**TASK DESCRIPTION**. Could you return the entire listing below exactly as written?

**INPUT DATA**.
---*---
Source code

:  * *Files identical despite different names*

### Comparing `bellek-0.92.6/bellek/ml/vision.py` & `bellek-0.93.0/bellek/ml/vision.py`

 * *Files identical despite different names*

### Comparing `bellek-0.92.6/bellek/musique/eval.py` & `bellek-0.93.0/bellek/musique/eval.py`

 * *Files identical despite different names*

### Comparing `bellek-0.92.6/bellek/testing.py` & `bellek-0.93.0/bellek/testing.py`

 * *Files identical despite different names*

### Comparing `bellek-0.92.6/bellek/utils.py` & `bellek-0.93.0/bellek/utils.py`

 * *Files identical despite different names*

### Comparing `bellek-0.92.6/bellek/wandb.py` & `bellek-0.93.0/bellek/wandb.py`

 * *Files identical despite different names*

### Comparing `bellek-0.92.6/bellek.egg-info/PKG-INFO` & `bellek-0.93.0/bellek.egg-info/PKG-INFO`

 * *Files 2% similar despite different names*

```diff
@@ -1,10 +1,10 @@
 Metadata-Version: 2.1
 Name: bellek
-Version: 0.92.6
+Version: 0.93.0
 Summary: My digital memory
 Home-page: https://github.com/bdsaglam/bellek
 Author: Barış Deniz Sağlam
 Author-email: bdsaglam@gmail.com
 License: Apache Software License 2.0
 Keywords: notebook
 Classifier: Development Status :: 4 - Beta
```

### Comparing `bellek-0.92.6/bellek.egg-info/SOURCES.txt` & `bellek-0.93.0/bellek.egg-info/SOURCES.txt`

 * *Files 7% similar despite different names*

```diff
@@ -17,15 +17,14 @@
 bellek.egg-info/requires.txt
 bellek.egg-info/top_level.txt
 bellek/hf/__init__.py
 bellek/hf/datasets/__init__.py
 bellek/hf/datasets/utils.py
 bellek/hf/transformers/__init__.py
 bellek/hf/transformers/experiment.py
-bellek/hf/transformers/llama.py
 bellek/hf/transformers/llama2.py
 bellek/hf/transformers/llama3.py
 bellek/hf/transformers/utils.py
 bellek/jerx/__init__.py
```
---*---
**YOUR SOLUTION**.
Source code

:  * *Files identical despite different names*

### Comparing `bellek-0.92.6/bellek/ml/vision.py` & `bellek-0.93.0/bellek/ml/vision.py`

 * *Files identical despite different names*

### Comparing `bellek-0.92.6/bellek/musique/eval.py` & `bellek-0.93.0/bellek/musique/eval.py`

 * *Files identical despite different names*

### Comparing `bellek-0.92.6/bellek/testing.py` & `bellek-0.93.0/bellek/testing.py`

 * *Files identical despite different names*

### Comparing `bellek-0.92.6/bellek/utils.py` & `bellek-0.93.0/bellek/utils.py`

 * *Files identical despite different names*

### Comparing `bellek-0.92.6/bellek/wandb.py` & `bellek-0.93.0/bellek/wandb.py`

 * *Files identical despite different names*

### Comparing `bellek-0.92.6/bellek.egg-info/PKG-INFO` & `bellek-0.93.0/bellek.egg-info/PKG-INFO`

 * *Files 2% similar despite different names*

```diff
@@ -1,10 +1,10 @@
 Metadata-Version: 2.1
 Name: bellek
-Version: 0.92.6
+Version: 0.93.0
 Summary: My digital memory
 Home-page: https://github.com/bdsaglam/bellek
 Author: Barış Deniz Sağlam
 Author-email: bdsaglam@gmail.com
 License: Apache Software License 2.0
 Keywords: notebook
 Classifier: Development Status :: 4 - Beta
```

### Comparing `bellek-0.92.6/bellek.egg-info/SOURCES.txt` & `bellek-0.93.0/bellek.egg-info/SOURCES.txt`

 * *Files 7% similar despite different names*

```diff
@@ -17,15 +17,14 @@
 bellek.egg-info/requires.txt
 bellek.egg-info/top_level.txt
 bellek/hf/__init__.py
 bellek/hf/datasets/__init__.py
 bellek/hf/datasets/utils.py
 bellek/hf/transformers/__init__.py
 bellek/hf/transformers/experiment.py
-bellek/hf/transformers/llama.py
 bellek/hf/transformers/llama2.py
 bellek/hf/transformers/llama3.py
 bellek/hf/transformers/utils.py
 bellek/jerx/__init__.py
```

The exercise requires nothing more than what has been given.